= Beginning of Section =

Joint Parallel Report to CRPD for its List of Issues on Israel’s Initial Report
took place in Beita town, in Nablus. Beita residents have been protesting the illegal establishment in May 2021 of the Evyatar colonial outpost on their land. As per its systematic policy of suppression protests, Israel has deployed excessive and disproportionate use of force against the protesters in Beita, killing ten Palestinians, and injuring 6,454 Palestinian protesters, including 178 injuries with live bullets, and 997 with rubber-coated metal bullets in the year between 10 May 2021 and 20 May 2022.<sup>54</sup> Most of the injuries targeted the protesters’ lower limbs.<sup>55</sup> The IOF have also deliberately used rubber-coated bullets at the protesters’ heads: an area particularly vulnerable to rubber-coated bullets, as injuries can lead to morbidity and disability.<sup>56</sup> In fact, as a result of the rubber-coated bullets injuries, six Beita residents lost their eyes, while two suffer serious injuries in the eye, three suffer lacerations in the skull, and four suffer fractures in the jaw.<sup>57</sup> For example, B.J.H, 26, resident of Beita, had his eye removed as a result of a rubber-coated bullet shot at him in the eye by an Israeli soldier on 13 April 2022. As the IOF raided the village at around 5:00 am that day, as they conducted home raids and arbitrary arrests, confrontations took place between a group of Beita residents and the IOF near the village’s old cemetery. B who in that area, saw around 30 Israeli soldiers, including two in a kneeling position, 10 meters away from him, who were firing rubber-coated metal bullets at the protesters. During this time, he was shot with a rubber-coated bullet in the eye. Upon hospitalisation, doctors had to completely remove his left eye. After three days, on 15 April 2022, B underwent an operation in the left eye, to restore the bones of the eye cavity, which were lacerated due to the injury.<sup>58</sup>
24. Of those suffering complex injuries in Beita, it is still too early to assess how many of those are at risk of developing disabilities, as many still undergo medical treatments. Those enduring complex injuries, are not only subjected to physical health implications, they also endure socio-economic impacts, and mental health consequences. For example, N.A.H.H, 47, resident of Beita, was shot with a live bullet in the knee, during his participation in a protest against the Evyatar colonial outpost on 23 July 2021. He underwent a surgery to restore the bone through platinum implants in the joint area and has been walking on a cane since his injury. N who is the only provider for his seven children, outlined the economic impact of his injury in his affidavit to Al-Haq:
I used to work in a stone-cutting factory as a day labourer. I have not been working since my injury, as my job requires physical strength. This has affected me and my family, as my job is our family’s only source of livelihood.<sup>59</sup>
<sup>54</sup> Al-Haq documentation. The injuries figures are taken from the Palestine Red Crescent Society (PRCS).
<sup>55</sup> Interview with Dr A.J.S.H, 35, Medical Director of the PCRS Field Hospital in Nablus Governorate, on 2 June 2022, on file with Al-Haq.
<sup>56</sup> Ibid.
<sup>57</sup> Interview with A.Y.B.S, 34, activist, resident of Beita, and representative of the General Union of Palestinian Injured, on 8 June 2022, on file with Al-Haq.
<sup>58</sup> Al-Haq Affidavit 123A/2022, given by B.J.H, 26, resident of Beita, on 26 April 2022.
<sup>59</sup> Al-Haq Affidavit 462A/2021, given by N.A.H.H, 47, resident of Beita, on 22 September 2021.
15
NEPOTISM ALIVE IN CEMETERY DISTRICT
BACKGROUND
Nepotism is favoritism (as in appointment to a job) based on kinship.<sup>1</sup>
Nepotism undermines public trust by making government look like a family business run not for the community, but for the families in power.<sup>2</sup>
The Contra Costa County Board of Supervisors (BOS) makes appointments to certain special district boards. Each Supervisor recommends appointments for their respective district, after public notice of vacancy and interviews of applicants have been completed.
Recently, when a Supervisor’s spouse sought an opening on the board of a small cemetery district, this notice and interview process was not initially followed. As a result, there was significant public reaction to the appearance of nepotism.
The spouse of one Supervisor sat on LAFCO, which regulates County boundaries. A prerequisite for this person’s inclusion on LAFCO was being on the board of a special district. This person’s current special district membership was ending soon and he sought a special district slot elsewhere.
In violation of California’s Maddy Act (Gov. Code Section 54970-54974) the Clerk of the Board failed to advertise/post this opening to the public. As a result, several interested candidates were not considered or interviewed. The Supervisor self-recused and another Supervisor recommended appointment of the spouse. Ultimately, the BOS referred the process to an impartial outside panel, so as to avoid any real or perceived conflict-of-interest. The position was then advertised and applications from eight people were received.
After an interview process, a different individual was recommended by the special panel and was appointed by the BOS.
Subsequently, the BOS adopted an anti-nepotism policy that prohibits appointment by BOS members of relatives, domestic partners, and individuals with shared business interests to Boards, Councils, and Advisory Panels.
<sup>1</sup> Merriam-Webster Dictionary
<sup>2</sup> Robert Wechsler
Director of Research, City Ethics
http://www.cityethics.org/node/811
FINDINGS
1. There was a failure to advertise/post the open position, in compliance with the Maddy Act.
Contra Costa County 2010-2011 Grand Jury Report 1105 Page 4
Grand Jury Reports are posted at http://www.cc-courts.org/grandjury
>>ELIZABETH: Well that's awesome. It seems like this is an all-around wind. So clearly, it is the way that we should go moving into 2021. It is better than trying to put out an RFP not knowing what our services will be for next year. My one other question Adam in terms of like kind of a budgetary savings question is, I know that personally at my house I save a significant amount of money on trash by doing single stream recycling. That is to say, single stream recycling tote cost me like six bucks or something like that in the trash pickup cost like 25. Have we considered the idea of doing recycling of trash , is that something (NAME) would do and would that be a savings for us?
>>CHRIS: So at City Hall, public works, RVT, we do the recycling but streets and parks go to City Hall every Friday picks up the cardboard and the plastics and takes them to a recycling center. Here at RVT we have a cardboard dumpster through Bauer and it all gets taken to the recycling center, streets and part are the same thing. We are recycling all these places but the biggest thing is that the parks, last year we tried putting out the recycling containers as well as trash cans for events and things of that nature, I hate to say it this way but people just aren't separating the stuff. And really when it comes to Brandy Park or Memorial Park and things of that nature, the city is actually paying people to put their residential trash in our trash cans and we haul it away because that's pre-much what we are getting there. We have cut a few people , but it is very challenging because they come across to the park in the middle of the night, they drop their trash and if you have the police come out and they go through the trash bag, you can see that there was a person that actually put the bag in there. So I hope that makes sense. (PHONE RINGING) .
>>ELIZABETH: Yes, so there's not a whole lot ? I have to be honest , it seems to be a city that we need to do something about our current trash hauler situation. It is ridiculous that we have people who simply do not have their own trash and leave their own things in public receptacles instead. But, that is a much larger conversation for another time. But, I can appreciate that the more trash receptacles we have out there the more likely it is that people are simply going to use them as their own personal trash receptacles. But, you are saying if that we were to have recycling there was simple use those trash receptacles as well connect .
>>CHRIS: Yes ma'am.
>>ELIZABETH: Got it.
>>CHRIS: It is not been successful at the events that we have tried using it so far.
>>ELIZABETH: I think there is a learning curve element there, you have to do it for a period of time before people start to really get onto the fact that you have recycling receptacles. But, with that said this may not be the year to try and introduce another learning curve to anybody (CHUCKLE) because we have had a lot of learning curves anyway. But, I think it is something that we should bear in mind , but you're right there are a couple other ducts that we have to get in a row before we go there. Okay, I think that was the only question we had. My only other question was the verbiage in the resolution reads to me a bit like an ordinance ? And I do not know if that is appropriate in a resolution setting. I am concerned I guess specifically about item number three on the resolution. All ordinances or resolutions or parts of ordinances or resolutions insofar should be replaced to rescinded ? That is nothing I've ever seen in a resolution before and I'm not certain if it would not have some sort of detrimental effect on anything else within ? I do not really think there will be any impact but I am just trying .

= End of Section =

(TASK)
Everything in the listing above should be restated exactly.

(ANSWER SECTION)
Joint Parallel Report to CRPD for its List of Issues on Israel’s Initial Report
took place in Beita town, in Nablus. Beita residents have been protesting the illegal establishment in May 2021 of the Evyatar colonial outpost on their land. As per its systematic policy of suppression protests, Israel has deployed excessive and disproportionate use of force against the protesters in Beita, killing ten Palestinians, and injuring 6,454 Palestinian protesters, including 178 injuries with live bullets, and 997 with rubber-coated metal bullets in the year between 10 May 2021 and 20 May 2022.<sup>54</sup> Most of the injuries targeted the protesters’ lower limbs.<sup>55</sup> The IOF have also deliberately used rubber-coated bullets at the protesters’ heads: an area particularly vulnerable to rubber-coated bullets, as injuries can lead to morbidity and disability.<sup>56</sup> In fact, as a result of the rubber-coated bullets injuries, six Beita residents lost their eyes, while two suffer serious injuries in the eye, three suffer lacerations in the skull, and four suffer fractures in the jaw.<sup>57</sup> For example, B.J.H, 26, resident of Beita, had his eye removed as a result of a rubber-coated bullet shot at him in the eye by an Israeli soldier on 13 April 2022. As the IOF raided the village at around 5:00 am that day, as they conducted home raids and arbitrary arrests, confrontations took place between a group of Beita residents and the IOF near the village’s old cemetery. B who in that area, saw around 30 Israeli soldiers, including two in a kneeling position, 10 meters away from him, who were firing rubber-coated metal bullets at the protesters. During this time, he was shot with a rubber-coated bullet in the eye. Upon hospitalisation, doctors had to completely remove his left eye. After three days, on 15 April 2022, B underwent an operation in the left eye, to restore the bones of the eye cavity, which were lacerated due to the injury.<sup>58</sup>
24. Of those suffering complex injuries in Beita, it is still too early to assess how many of those are at risk of developing disabilities, as many still undergo medical treatments. Those enduring complex injuries, are not only subjected to physical health implications, they also endure socio-economic impacts, and mental health consequences. For example, N.A.H.H, 47, resident of Beita, was shot with a live bullet in the knee, during his participation in a protest against the Evyatar colonial outpost on 23 July 2021. He underwent a surgery to restore the bone through platinum implants in the joint area and has been walking on a cane since his injury. N who is the only provider for his seven children, outlined the economic impact of his injury in his affidavit to Al-Haq:
I used to work in a stone-cutting factory as a day labourer. I have not been working since my injury, as my job requires physical strength. This has affected me and my family, as my job is our family’s only source of livelihood.<sup>59</sup>
<sup>54</sup> Al-Haq documentation. The injuries figures are taken from the Palestine Red Crescent Society (PRCS).
<sup>55</sup> Interview with Dr A.J.S.H, 35, Medical Director of the PCRS Field Hospital in Nablus Governorate, on 2 June 2022, on file with Al-Haq.
<sup>56</sup> Ibid.
<sup>57</sup> Interview with A.Y.B.S, 34, activist, resident of Beita, and representative of the General Union of Palestinian Injured, on 8 June 2022, on file with Al-Haq.
<sup>58</sup> Al-Haq Affidavit 123A/2022, given by B.J.H, 26, resident of Beita, on 26 April 2022.
<sup>59</sup> Al-Haq Affidavit 462A/2021, given by N.A.H.H, 47, resident of Beita, on 22 September 2021.
15
NEPOTISM ALIVE IN CEMETERY DISTRICT
BACKGROUND
Nepotism is favoritism (as in appointment to a job) based on kinship.<sup>1</sup>
Nepotism undermines public trust by making government look like a family business run not for the community, but for the families in power.<sup>2</sup>
The Contra Costa County Board of Supervisors (BOS) makes appointments to certain special district boards. Each Supervisor recommends appointments for their respective district, after public notice of vacancy and interviews of applicants have been completed.
Recently, when a Supervisor’s spouse sought an opening on the board of a small cemetery district, this notice and interview process was not initially followed. As a result, there was significant public reaction to the appearance of nepotism.
The spouse of one Supervisor sat on LAFCO, which regulates County boundaries. A prerequisite for this person’s inclusion on LAFCO was being on the board of a special district. This person’s current special district membership was ending soon and he sought a special district slot elsewhere.
In violation of California’s Maddy Act (Gov. Code Section 54970-54974) the Clerk of the Board failed to advertise/post this opening to the public. As a result, several interested candidates were not considered or interviewed. The Supervisor self-recused and another Supervisor recommended appointment of the spouse. Ultimately, the BOS referred the process to an impartial outside panel, so as to avoid any real or perceived conflict-of-interest. The position was then advertised and applications from eight people were received.
After an interview process, a different individual was recommended by the special panel and was appointed by the BOS.
Subsequently, the BOS adopted an anti-nepotism policy that prohibits appointment by BOS members of relatives, domestic partners, and individuals with shared business interests to Boards, Councils, and Advisory Panels.
<sup>1</sup> Merriam-Webster Dictionary
<sup>2</sup> Robert Wechsler
Director of Research, City Ethics
http://www.cityethics.org/node/811
FINDINGS
1. There was a failure to advertise/post the open position, in compliance with the Maddy Act.
Contra Costa County 2010-2011 Grand Jury Report 1105 Page 4
Grand Jury Reports are posted at http://www.cc-courts.org/grandjury
>>ELIZABETH: Well that's awesome. It seems like this is an all-around wind. So clearly, it is the way that we should go moving into 2021. It is better than trying to put out an RFP not knowing what our services will be for next year. My one other question Adam in terms of like kind of a budgetary savings question is, I know that personally at my house I save a significant amount of money on trash by doing single stream recycling. That is to say, single stream recycling tote cost me like six bucks or something like that in the trash pickup cost like 25. Have we considered the idea of doing recycling of trash , is that something (NAME) would do and would that be a savings for us?
>>CHRIS: So at City Hall, public works, RVT, we do the recycling but streets and parks go to City Hall every Friday picks up the cardboard and the plastics and takes them to a recycling center. Here at RVT we have a cardboard dumpster through Bauer and it all gets taken to the recycling center, streets and part are the same thing. We are recycling all these places but the biggest thing is that the parks, last year we tried putting out the recycling containers as well as trash cans for events and things of that nature, I hate to say it this way but people just aren't separating the stuff. And really when it comes to Brandy Park or Memorial Park and things of that nature, the city is actually paying people to put their residential trash in our trash cans and we haul it away because that's pre-much what we are getting there. We have cut a few people , but it is very challenging because they come across to the park in the middle of the night, they drop their trash and if you have the police come out and they go through the trash bag, you can see that there was a person that actually put the bag in there. So I hope that makes sense. (PHONE RINGING) .
>>ELIZABETH: Yes, so there's not a whole lot ? I have to be honest , it seems to be a city that we need to do something about our current trash hauler situation. It is ridiculous that we have people who simply do not have their own trash and leave their own things in public receptacles instead. But, that is a much larger conversation for another time. But, I can appreciate that the more trash receptacles we have out there the more likely it is that people are simply going to use them as their own personal trash receptacles. But, you are saying if that we were to have recycling there was simple use those trash receptacles as well connect .
>>CHRIS: Yes ma'am.
>>ELIZABETH: Got it.
>>CHRIS: It is not been successful at the events that we have tried using it so far.
>>ELIZABETH: I think there is a learning curve element there, you have to do it for a period of time before people start to really get onto the fact that you have recycling receptacles. But, with that said this may not be the year to try and introduce another learning curve to anybody (CHUCKLE) because we have had a lot of learning curves anyway. But, I think it is something that we should bear in mind , but you're right there are a couple other ducts that we have to get in a row before we go there. Okay, I think that was the only question we had. My only other question was the verbiage in the resolution reads to me a bit like an ordinance ? And I do not know if that is appropriate in a resolution setting. I am concerned I guess specifically about item number three on the resolution. All ordinances or resolutions or parts of ordinances or resolutions insofar should be replaced to rescinded ? That is nothing I've ever seen in a resolution before and I'm not certain if it would not have some sort of detrimental effect on anything else within ? I do not really think there will be any impact but I am just trying .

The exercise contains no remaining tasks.